主人の林与兵衛は、豊臣秀吉に願いでて、洛中に散らばっていた傾城屋〈遊郭〉を二条柳町に集め遊里を作ったほどの人物で、才智に長け、人望と胆力もある商人だった。

その遊里は、ほどなくして二条柳町では「禁裏(きんり)」に近すぎて畏れ多いということで六条三筋に移る。

その後に六条三筋が、今に知られる「島原」へと移るのは、この話しの後のことである。

徳子は預けられて間も無く「林弥/りんや」という名で、禿(かむろ) *2 として肥前太夫に付いた。大店(おおだな)「林屋」が徳子に屋号の林を与えたことは、この禿に対する与兵衛の期待の大きさが窺われる。

*2禿「かむろ」もしくは「かぶろ」と読み、遊郭において太夫、天神など上級の遊女に使える10歳前後の少女を言い、この禿を経ない遊女を「つき出し」といった。

類稀なる美貌と利発さを備える徳子に、与兵衛は金に糸目を惜しまず教養を身に付けさせた。

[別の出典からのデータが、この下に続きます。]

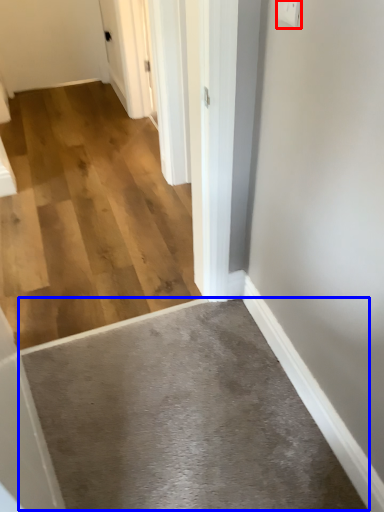
Question: Which point is further to the camera, electric outlet (highlighted by a red box) or concrete (highlighted by a blue box)?

Choices:
 (A) electric outlet
 (B) concrete

Answer: (B)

徳子も与兵衛の期待にそぐわぬ天賦の才を発揮し「和歌・連歌・俳諧、琴・琵琶・笙、茶道・華道・香道・書道・碁・貝覆い・双六」などを極めた。

下手な大名の姫君も裸足で逃げ出すほどの教養と美貌を身につけて、徳子14歳の時「林屋」稀代の大名跡「二代目吉野太夫」が誕生する。

太夫お披露目のみぎり、出雲松江藩主・堀尾忠晴が化粧代として祝儀千両を用意したという。

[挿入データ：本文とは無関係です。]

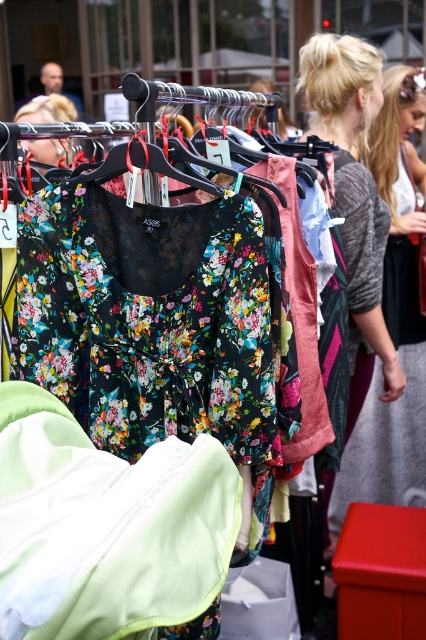
Question: Is light green fabric at lower left smaller than gray knit sweater at center?

Choices:
 (A) no
 (B) yes

Answer: (B)

Question: Which point is closer to the camera?

Choices:
 (A) light green fabric at lower left
 (B) gray knit sweater at center

Answer: (A)

Question: Which point is farther to the camera?

Choices:
 (A) (377, 465)
 (B) (13, 449)

Answer: (A)

Question: Does light green fabric at lower left appear over gray knit sweater at center?

Choices:
 (A) no
 (B) yes

Answer: (A)

Question: Where is light green fabric at lower left located in relation to gray knit sweater at center in the image?

Choices:
 (A) below
 (B) above

Answer: (A)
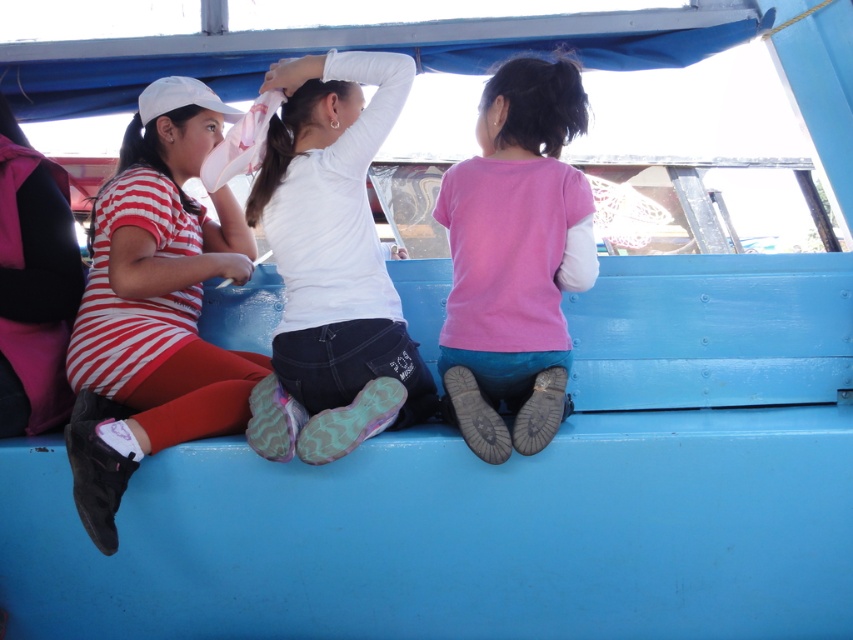
Question: Is striped fabric dress at left positioned at the back of pink matte shirt at center?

本来「太夫」とは位階五位の別称であるが、室町時代以降、芸能に秀でた者に与えられる呼称となり、遊郭の最高位にある者への呼び名ともなった。

宝暦四年(1754)には廃止され、江戸吉原では「花魁」となったが、京都島原、大阪新町ではそのまま呼び名として残った。

太夫は「大名道具」とも呼ばれ、一般庶民はもとより成り上がりの生半(なまなか)な金持ちでは相手にされず、彼女たちの客となるには、富とともに一流の教養人であることが求められたという。

いきおい吉野太夫の贔屓客も、お披露目の祝いをした松江藩主を始めとする大名に始まり、当代一流の文化人、洛中の豪商たちが名を連ねる。

中でも後陽成天皇の皇子で後水尾天皇の実弟、時の関白近衛応山は特に熱心で、たびたび〝身請け〟を申し入れたという。

京都「常照寺」に伝わる吉野太夫 絵

さて、この麗しき吉野太夫と藍がどのように関わるのかというと

それは、寛永八年(1631)八月一日、太夫を身請けした灰屋紹益(はいや・しょうえき)のことである。

灰屋紹益

紹益は、京の豪商「灰屋」の嫡子であるとともに、「にぎはひ草」という随筆などを遺した文人として名を知られるが、注目すべきは、この時、吉野太夫二十六歳に対し紹益二十二歳という年齢である。

紹益が家督を継いだ「灰屋」という屋号は、文字通り灰を扱う商いを営んでいることから呼ばれた。

「灰屋」が扱う〝灰〟は、化学染料が伝えられる明治以前の日本の染色には、〝藍染の藁灰〟〝紫根染の椿灰〟のように媒染剤として必要不可欠なモノであったため大きな需要があった。

この灰を全国規模で大きく扱うことで「灰屋」は巨万の富を築き、京都でも指折りの豪商となった。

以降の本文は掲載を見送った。